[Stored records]
========================================

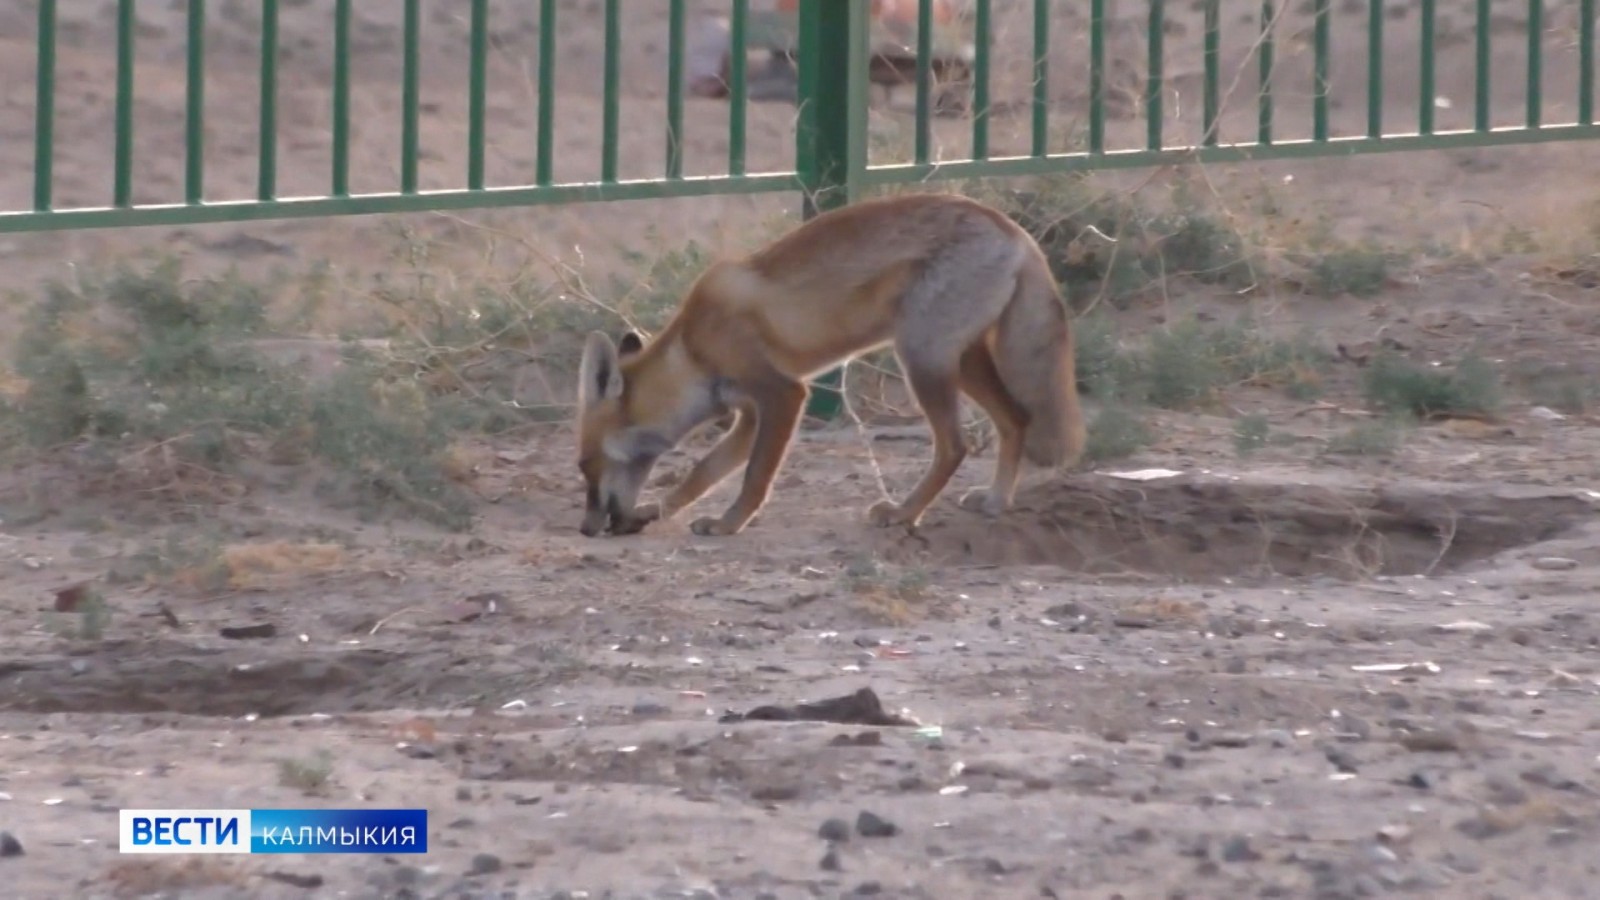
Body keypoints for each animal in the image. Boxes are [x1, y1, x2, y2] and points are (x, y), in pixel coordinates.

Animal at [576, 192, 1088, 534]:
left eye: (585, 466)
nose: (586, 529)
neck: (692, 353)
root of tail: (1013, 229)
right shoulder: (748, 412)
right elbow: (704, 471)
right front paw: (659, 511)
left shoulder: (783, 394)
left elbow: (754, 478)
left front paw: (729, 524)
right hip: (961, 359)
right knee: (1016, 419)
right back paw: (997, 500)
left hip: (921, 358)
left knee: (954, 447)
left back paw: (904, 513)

========================================

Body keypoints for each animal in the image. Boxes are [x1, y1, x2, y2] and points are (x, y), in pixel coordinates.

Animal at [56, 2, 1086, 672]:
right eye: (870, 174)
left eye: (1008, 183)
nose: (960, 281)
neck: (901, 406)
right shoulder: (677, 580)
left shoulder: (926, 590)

========================================

GOAL OF THE EXERCISE — The answer should be a single number: how many lines in the records contain "left".

RESPONSE BELOW — 9